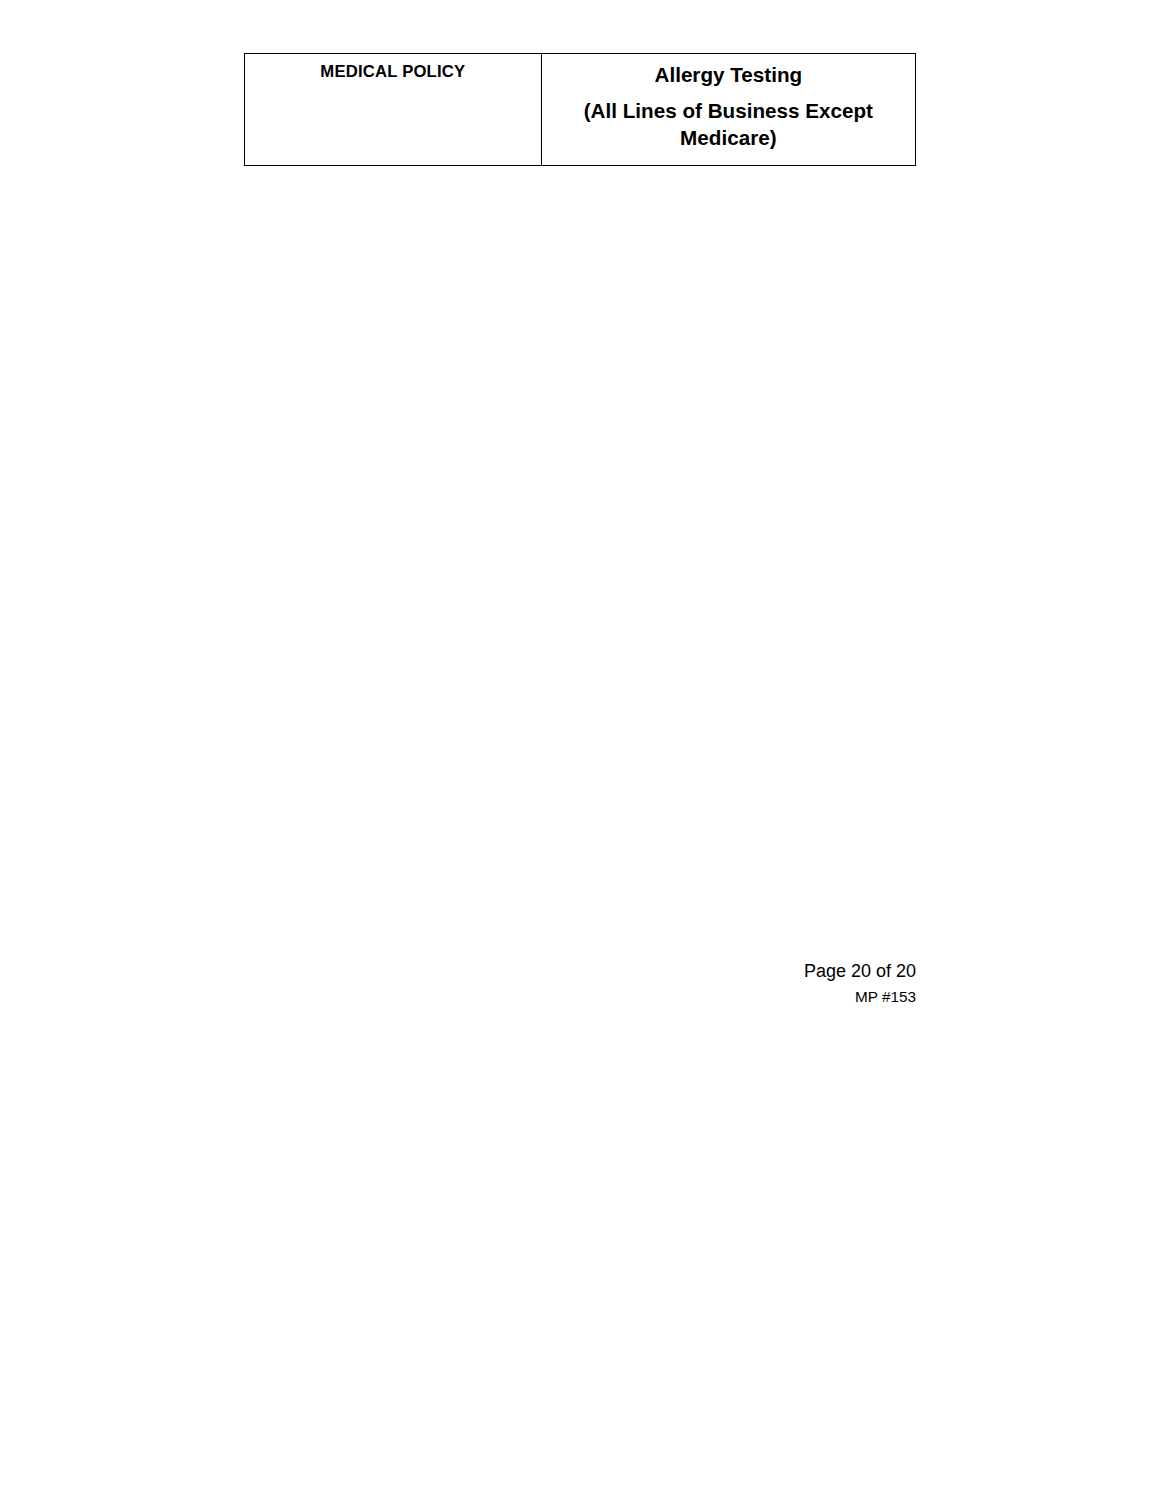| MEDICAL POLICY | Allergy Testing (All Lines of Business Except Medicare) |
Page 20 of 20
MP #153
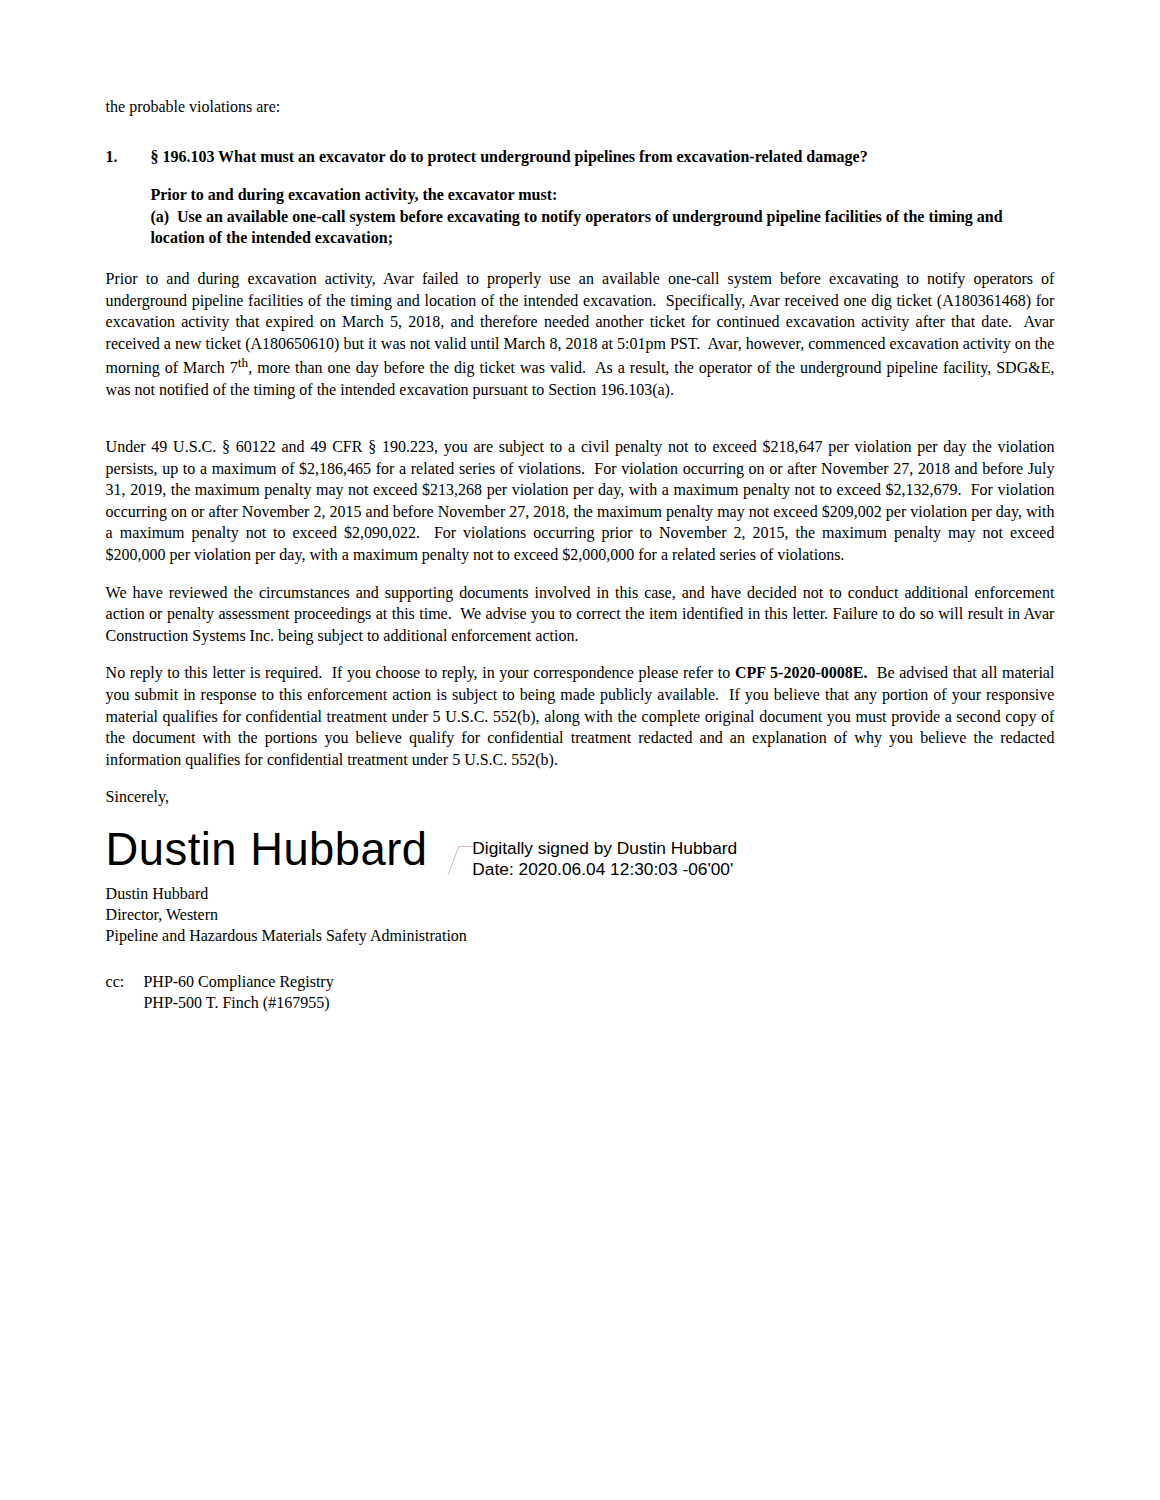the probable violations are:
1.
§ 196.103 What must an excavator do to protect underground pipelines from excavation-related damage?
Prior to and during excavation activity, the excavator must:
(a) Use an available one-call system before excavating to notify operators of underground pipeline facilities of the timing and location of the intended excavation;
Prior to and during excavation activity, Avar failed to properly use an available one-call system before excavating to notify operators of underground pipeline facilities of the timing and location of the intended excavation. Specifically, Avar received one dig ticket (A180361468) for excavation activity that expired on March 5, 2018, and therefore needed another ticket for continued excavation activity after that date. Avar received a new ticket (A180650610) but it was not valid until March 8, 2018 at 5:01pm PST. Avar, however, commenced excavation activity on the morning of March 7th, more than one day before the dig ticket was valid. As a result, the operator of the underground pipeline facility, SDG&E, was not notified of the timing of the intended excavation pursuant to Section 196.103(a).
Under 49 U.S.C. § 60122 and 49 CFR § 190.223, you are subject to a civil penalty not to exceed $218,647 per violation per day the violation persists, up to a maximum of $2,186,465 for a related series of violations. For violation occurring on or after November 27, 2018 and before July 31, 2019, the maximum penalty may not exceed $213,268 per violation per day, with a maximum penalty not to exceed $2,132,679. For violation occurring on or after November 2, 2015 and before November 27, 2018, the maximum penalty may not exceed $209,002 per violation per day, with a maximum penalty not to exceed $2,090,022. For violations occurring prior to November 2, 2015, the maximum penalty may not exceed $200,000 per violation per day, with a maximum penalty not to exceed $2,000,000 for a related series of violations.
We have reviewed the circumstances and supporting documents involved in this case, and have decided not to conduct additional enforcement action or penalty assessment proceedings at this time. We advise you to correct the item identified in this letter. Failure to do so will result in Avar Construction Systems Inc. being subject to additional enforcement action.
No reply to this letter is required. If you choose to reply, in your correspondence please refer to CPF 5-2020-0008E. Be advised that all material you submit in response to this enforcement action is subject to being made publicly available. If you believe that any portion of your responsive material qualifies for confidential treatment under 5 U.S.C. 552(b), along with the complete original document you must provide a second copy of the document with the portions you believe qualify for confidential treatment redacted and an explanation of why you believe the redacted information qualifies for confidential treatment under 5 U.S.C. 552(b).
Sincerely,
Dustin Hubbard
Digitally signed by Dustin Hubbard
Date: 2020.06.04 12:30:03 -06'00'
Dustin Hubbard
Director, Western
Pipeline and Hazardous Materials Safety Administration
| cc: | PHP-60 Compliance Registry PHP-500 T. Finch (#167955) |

Work request
Take every line of the material and copy it exactly, leaving out the pictures.

Your solution
| MEDICAL POLICY | Allergy Testing (All Lines of Business Except Medicare) |
Page 20 of 20
MP #153
the probable violations are:
1.
§ 196.103 What must an excavator do to protect underground pipelines from excavation-related damage?
Prior to and during excavation activity, the excavator must:
(a) Use an available one-call system before excavating to notify operators of underground pipeline facilities of the timing and location of the intended excavation;
Prior to and during excavation activity, Avar failed to properly use an available one-call system before excavating to notify operators of underground pipeline facilities of the timing and location of the intended excavation. Specifically, Avar received one dig ticket (A180361468) for excavation activity that expired on March 5, 2018, and therefore needed another ticket for continued excavation activity after that date. Avar received a new ticket (A180650610) but it was not valid until March 8, 2018 at 5:01pm PST. Avar, however, commenced excavation activity on the morning of March 7th, more than one day before the dig ticket was valid. As a result, the operator of the underground pipeline facility, SDG&E, was not notified of the timing of the intended excavation pursuant to Section 196.103(a).
Under 49 U.S.C. § 60122 and 49 CFR § 190.223, you are subject to a civil penalty not to exceed $218,647 per violation per day the violation persists, up to a maximum of $2,186,465 for a related series of violations. For violation occurring on or after November 27, 2018 and before July 31, 2019, the maximum penalty may not exceed $213,268 per violation per day, with a maximum penalty not to exceed $2,132,679. For violation occurring on or after November 2, 2015 and before November 27, 2018, the maximum penalty may not exceed $209,002 per violation per day, with a maximum penalty not to exceed $2,090,022. For violations occurring prior to November 2, 2015, the maximum penalty may not exceed $200,000 per violation per day, with a maximum penalty not to exceed $2,000,000 for a related series of violations.
We have reviewed the circumstances and supporting documents involved in this case, and have decided not to conduct additional enforcement action or penalty assessment proceedings at this time. We advise you to correct the item identified in this letter. Failure to do so will result in Avar Construction Systems Inc. being subject to additional enforcement action.
No reply to this letter is required. If you choose to reply, in your correspondence please refer to CPF 5-2020-0008E. Be advised that all material you submit in response to this enforcement action is subject to being made publicly available. If you believe that any portion of your responsive material qualifies for confidential treatment under 5 U.S.C. 552(b), along with the complete original document you must provide a second copy of the document with the portions you believe qualify for confidential treatment redacted and an explanation of why you believe the redacted information qualifies for confidential treatment under 5 U.S.C. 552(b).
Sincerely,
Dustin Hubbard
Digitally signed by Dustin Hubbard
Date: 2020.06.04 12:30:03 -06'00'
Dustin Hubbard
Director, Western
Pipeline and Hazardous Materials Safety Administration
| cc: | PHP-60 Compliance Registry PHP-500 T. Finch (#167955) |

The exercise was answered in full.